Così il tecnico portoghese: “Ora dovrò lavorare sulla difesa”. E la frase finale…
Quanto è lontana questa Fiorentina da quella che ha in mente?
«C’è ancora un bel margine per progredire e molto lavoro da fare per arrivarci. D’altra parte, quando ci sono giocatori in arrivo e in partenza non è mai facile. Dobbiamo ripetere più volte i temi di apprendimento e ricominciare. Quando il mercato sarà finito, potrò occuparmi finalmente dell’aspetto mentale».
Che cosa c’è da migliorare?
«Un po’ tutto. Il calcio è uno sport complesso e sono fondamentali i dettagli, sia sul piano individuale che collettivo. Ci manca la condizione. E dovremo sfruttare queste amichevoli per metterci in forma per l’inizio della stagione».

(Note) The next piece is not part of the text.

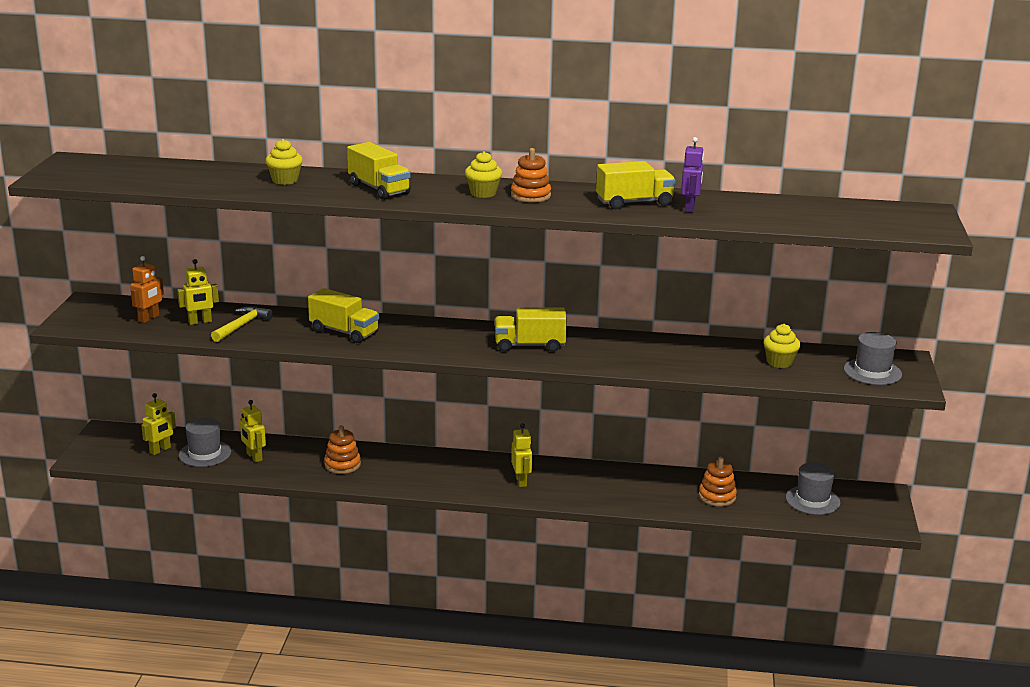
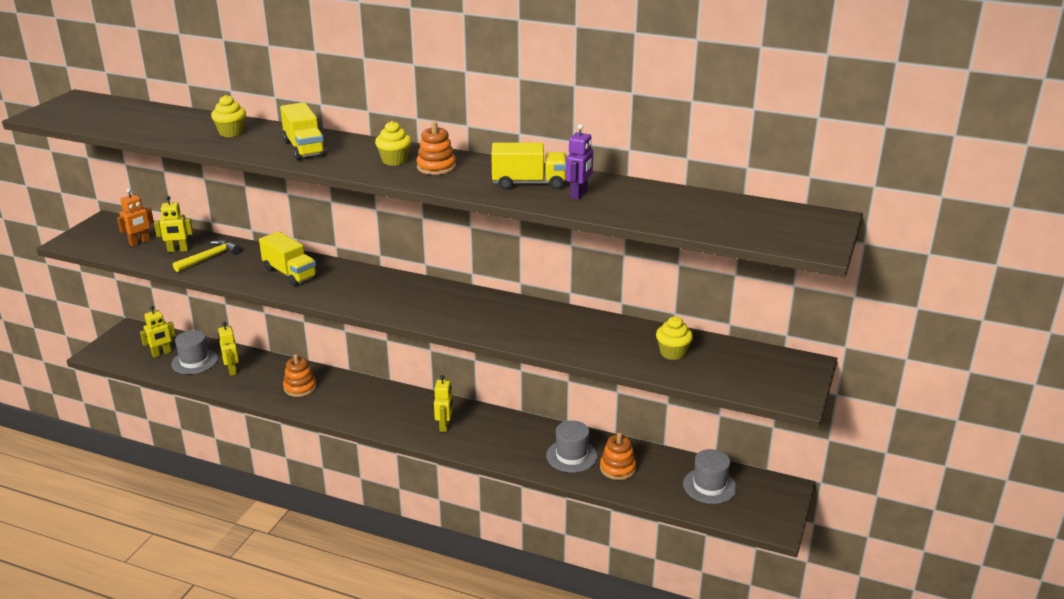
camera: 15 degrees right, 5 degrees up
(529, 345) = (444, 306): yellow truck -> none
(872, 372) = (762, 375): grey hat -> grey hat (571, 456)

A proposito, dopo il Psg, vi attendono il Benfica, il Barcellona e il Chelsea: altri test impegnativi, con il rischio di far brutta figura.
«Ma quel timore porta con sé l’opportunità per tutti di crescere. E’ vero che non siamo al massimo, che ci sono arrivi e partenze per operazioni di mercato, ma questo rischio mi intriga perché permetterà di migliorare e capire i limiti di certi giocatori e della squadra. Sarà più facile apportare dei correttivi in fretta prima dell’inizio del campionato».
Prime impressioni su questa trasferta Usa: le piace?
«Il campo per allenarsi è perfetto, il clima un po’ meno (caldo torrido, ndr). Altre cose mi piacciono di meno. Ma per chi da piccolo ha avuto poco, qua è il top. E poi le difficoltà fortificano, no?». L’ultima frase la pronuncia con un pizzico di sarcasmo. Difficile capire se sia diretta a qualcuno in particolare.